YOUR INSTRUCTIONS
Does each statement agree with the piece on SB100 below? (a) Steve Urquhart sponsored SB100. (b) Several legislators say Reyes asked them not to pass the bill. (c) Dabakis and Urquhart met with Attorney General Sean Reyes on Tuesday night. Answer yes or no for each and quote the deciding words of the text.

To listen to Senators Jim Dabakis or Steve Urquhart, at least through the lens of the Salt Lake Tribune, you would think that Assistant Attorney General Gene Schaerr, hired just for the purpose of running the Amendment 3 case, had single handedly killed SB100 by advising legislators not to pass it.
[Sen.] Jim Dabakis and Sen. Steve Urquhart, R-St. George, met with Attorney General Sean Reyes Tuesday night to voice concerns about Schaerr’s role in defeating SB100, the non-discrimination bill that Urquhart sponsored.
Legislative leaders said that Schaerr, in closed-door meetings with Republicans in the House and Senate, suggested that they not consider any bills related to LGBT issues this session out of fear that it could show “animus” that might harm the state’s defense of its gay-marriage ban.
It’s hard to point the finger any more directly at the Utah AG’s office.
On the contrary, say several legislators. The Utah AG did not suggest that SB100 not get a hearing or be passed.
According to several legislators, all confident in their assertions on the meeting, neither Schaerr nor Utah Attorney General Reyes asked them not to pass the bill. In fact, I’ve yet to talk to a legislator who will blame Schaerr or Reyes, but rather all have repeatedly said that the Salt Lake Tribune’s description isn’t accurate.
It makes for good controversy, though, and provides a scapegoat outside of the legislative body. Dabakis and Urquhart can blame the AG without offending their fellow legislators, whose votes they will need if their currently dead bill is resurrected this session.
But perhaps there’s more at play, and too conveniently Reyes and Schaer have been blamed.

ENTRIES PROVIDED
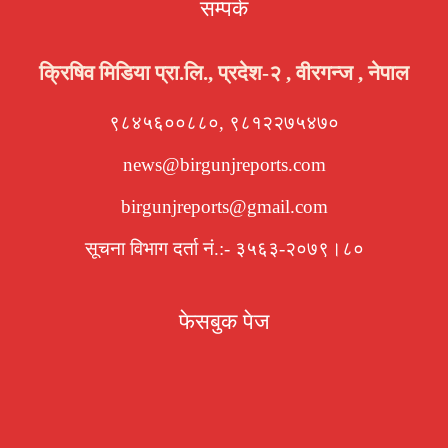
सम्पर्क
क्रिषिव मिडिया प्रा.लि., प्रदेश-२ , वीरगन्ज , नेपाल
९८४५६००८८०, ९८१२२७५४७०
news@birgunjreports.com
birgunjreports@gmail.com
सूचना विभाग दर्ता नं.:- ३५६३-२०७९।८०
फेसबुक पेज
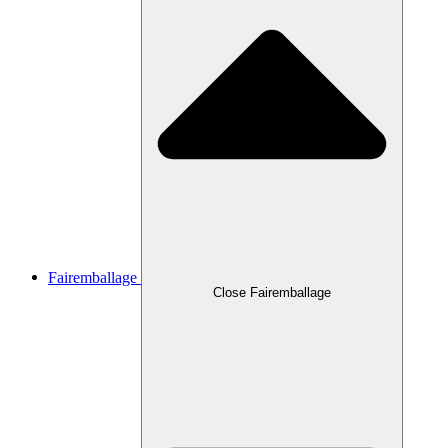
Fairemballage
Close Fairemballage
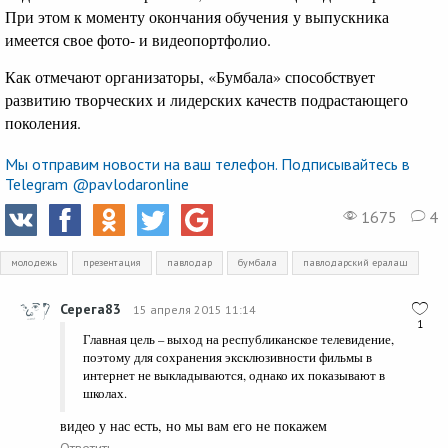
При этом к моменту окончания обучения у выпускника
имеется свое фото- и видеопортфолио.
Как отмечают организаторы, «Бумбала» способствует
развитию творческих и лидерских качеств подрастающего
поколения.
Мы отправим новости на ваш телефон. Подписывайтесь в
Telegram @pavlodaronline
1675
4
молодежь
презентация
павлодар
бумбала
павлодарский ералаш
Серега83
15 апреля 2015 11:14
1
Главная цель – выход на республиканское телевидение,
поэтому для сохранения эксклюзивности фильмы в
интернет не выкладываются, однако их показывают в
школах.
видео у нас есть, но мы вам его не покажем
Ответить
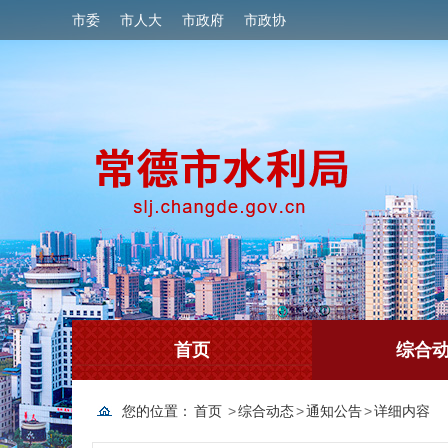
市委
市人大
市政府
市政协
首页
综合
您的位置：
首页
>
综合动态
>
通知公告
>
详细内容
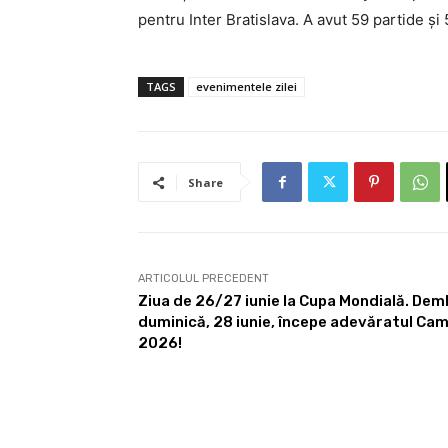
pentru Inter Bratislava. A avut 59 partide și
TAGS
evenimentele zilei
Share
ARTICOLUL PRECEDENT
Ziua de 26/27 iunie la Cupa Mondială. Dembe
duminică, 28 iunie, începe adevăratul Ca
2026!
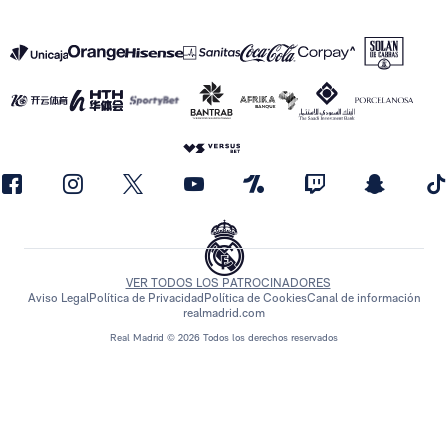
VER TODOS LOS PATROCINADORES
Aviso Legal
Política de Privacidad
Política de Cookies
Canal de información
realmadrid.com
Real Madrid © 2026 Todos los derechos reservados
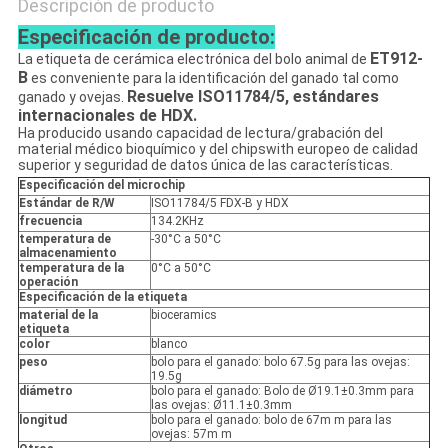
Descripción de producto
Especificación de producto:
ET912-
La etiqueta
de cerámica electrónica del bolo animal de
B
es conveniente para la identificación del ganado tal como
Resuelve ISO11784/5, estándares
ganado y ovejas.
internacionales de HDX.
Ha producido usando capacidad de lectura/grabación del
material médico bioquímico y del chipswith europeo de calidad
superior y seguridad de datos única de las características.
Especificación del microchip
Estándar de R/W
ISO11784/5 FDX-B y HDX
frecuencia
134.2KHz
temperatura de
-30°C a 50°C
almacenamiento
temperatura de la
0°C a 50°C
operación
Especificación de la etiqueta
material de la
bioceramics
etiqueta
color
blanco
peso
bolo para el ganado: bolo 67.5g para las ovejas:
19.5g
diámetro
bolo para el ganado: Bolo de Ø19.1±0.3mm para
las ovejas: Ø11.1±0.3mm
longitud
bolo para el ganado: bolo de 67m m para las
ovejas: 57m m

OUTPUT FOR THIS EXERCISE
(a) Yes: "the non-discrimination bill that Urquhart sponsored."
(b) No: "neither Schaerr nor Utah Attorney General Reyes asked them not to pass the bill."
(c) Yes: "met with Attorney General Sean Reyes Tuesday night"